The district of Lorraine ( French Département de la Lorraine ) was from 1871 to 1918 one of the three districts of the realm of Alsace-Lorraine in the German Empire . The district town was Metz . The area of ​​the district corresponds to that of today's French department of Moselle . In 1910 the district covered 6,228 km² and had 655,211 inhabitants.

history

After the Franco-Prussian War , defeated France ceded Alsace and parts of Lorraine to Germany in the Peace of Frankfurt on May 10, 1871 . Since then they have formed the realm of Alsace-Lorraine. The Reichsland was a member state of the German Reich with a special status, as it initially had no legislation of its own by the Alsatian and Lorraine representatives. From 1874 there was the indirectly elected state committee , which was only upgraded to a directly elected representative body in 1911. As in many federal states of the empire, this was not fully responsible for legislation and did not elect the state government. In the German federal states with limited legislation and government control, power lay with the respective monarchs, in the Reichsland, however, with the imperial governor appointed by the empire . The Reichsland was not represented in the Bundesrat until 1911. Hence the name Reichsland and not federal state. From 1911 it sent three representatives, but because of its special status, the name Reichsland remained.
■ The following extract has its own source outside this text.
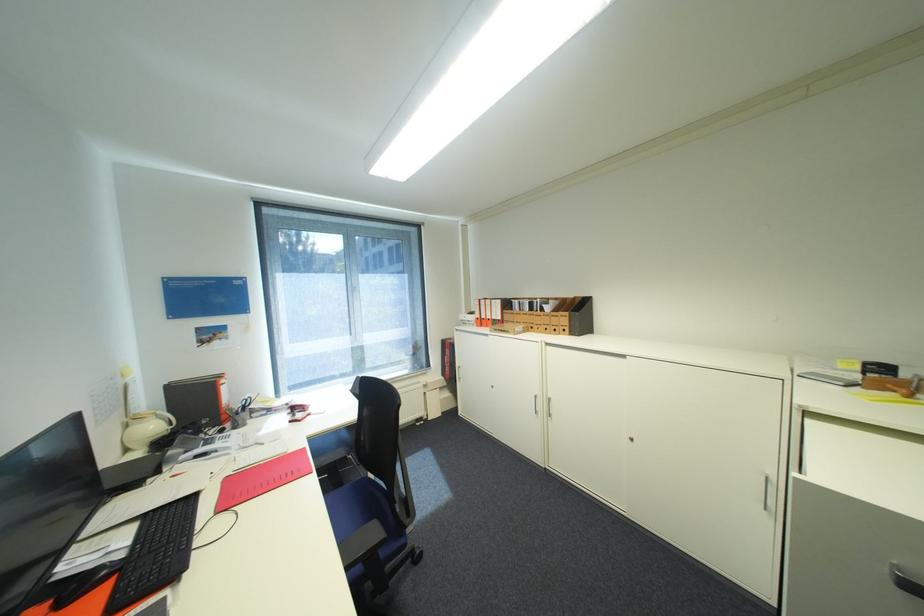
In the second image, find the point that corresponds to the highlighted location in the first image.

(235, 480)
Colored the areas of the departments up to 1870, as lines their borders today. Today's Moselle department is territorially the same as the Lorraine district.

In addition to the German-speaking part of Lorraine, the Lorraine district also included French-speaking areas west of the German-French language border around Metz and Château-Salins . The districts of the Reichsland were higher municipal associations, therefore not dissimilar to the district association of the Palatinate , whose structures had also emerged from a French department with the Conseil général in 1816 and which was the godfather for the creation of the districts in the rest of Bavaria in 1828. As a higher municipal association , the Lorraine district had a coat of arms, the traditional coat of arms of Lorraine, which appears in seals, on vouchers and bonds of the district.

The territory of the Lorraine district with its capital Metz remained unchanged in terms of its territorial form after the region was returned to France in 1919 and forms what is now the Moselle department. During the German occupation 1940-1944 this area formed the CdZ area Lorraine , part of the Gaus Westmark .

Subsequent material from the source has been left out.